Omicron ha pestato forte anche sull’attività alberghiera. Come si legge nella nota di Confesercenti, se a Roma è rimasto chiuso, per assenza di turisti, un albergo su tre, a Firenze si arriva a uno su cinque, con un tasso di occupazione medio inferiore al 30% delle camere nelle principali Città d’arte. In Toscana, la perdita di fatturato oscilla tra il 70 e l’80%, ma è in riduzione a causa delle cancellazioni di congressi e meeting.

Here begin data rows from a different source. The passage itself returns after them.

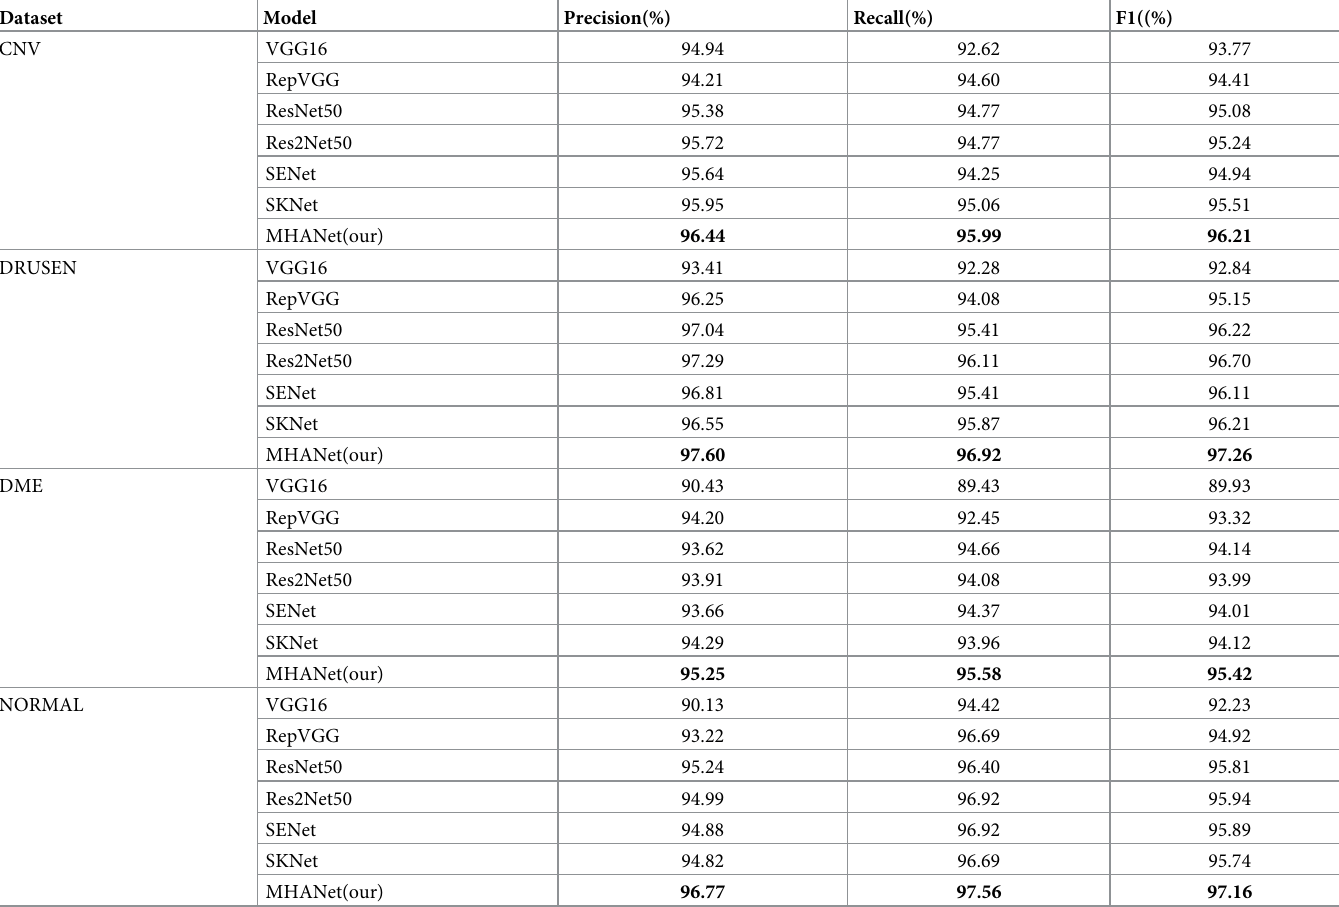
Table 6. Precision, Recall, F1 of Dataset2.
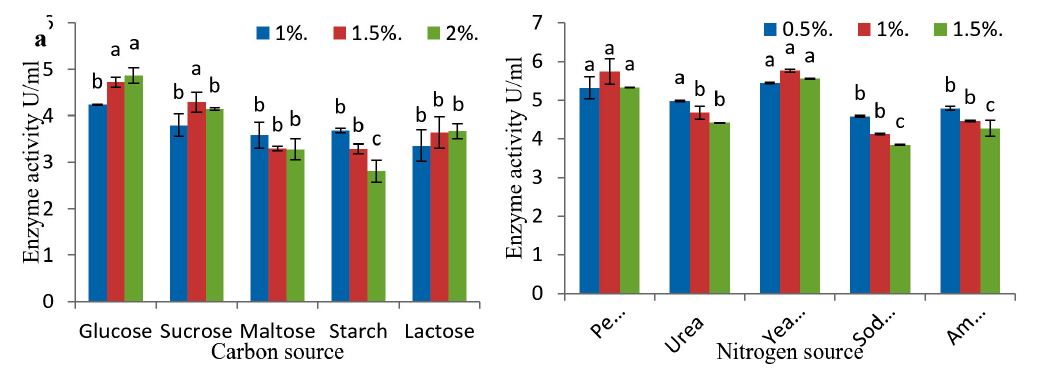
Fig. 5. Effect of (a) carbon and, (b) nitrogen sources on laccase activity using rice bran as a substrate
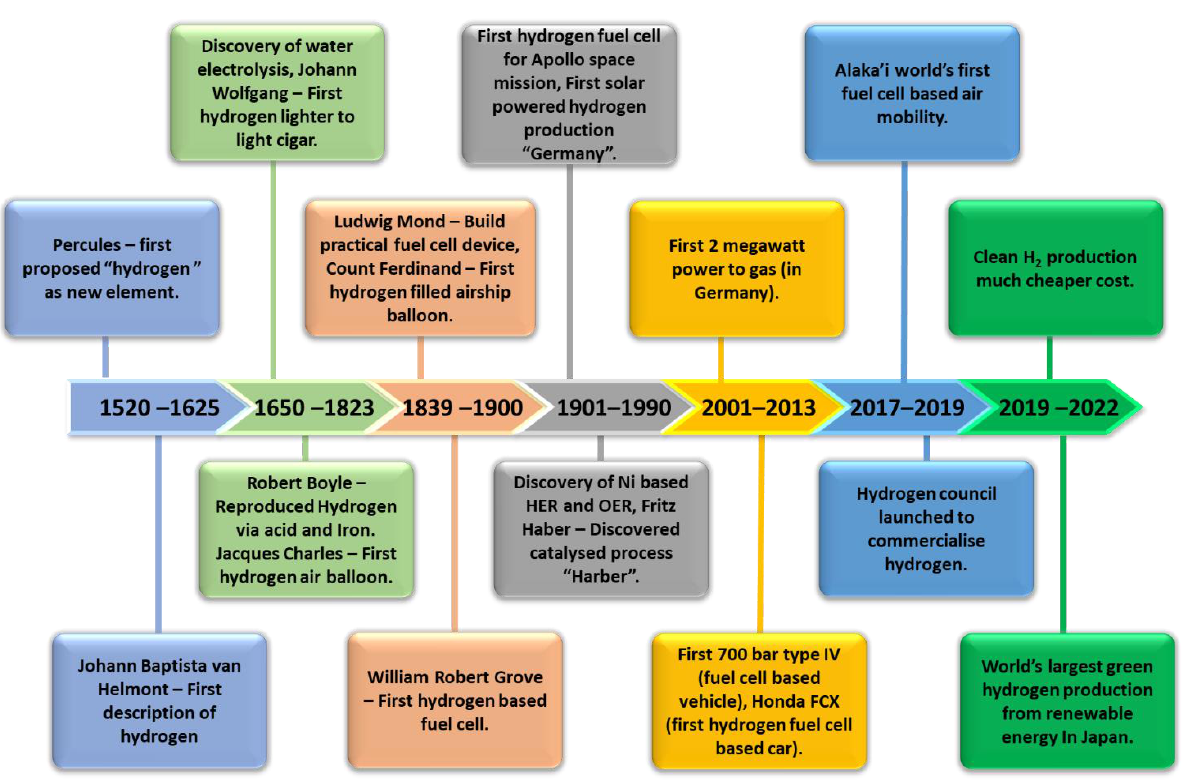
Figure 1. Timeline on the development of H 2 utilization as fuel.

Triplicato il costo dell’energia per gli alberghi assimilabili di fatto ad attività energivore.
“Il quadro previsionale che era stato annunciato con la Legge di Bilancio si è radicalmente modificato: l’aumento dei contagi ha creato un clima di sfiducia che sta frenando i consumi delle famiglie – commenta Nico Gronchi, presidente di Confesercenti Toscana – un problema soprattutto per le piccole e piccolissime imprese italiane del turismo, della ristorazione, del commercio e dei servizi. Così si rischia di mettere la parola fine alla ripresa – continua Gronchi – in questo quadro non basta ‘non escludere’ l’ipotesi di nuovi sostegni, bisogna intervenire al più presto, con misure adeguate a tutelare l’attività ed il lavoro delle imprese colpite, a partire dalla proroga degli ammortizzatori sociali COVID e dell’esenzione del pagamento del canone unico per le attività commerciali almeno fino al 30 giugno 2022. Ma occorre dare continuità anche alle misure per il credito previste dal DL Liquidità, che ha messo a disposizione delle imprese circa 169 miliardi di euro di finanziamenti. Occorre agire subito, il clima di incertezza richiede interventi congrui e urgenti”.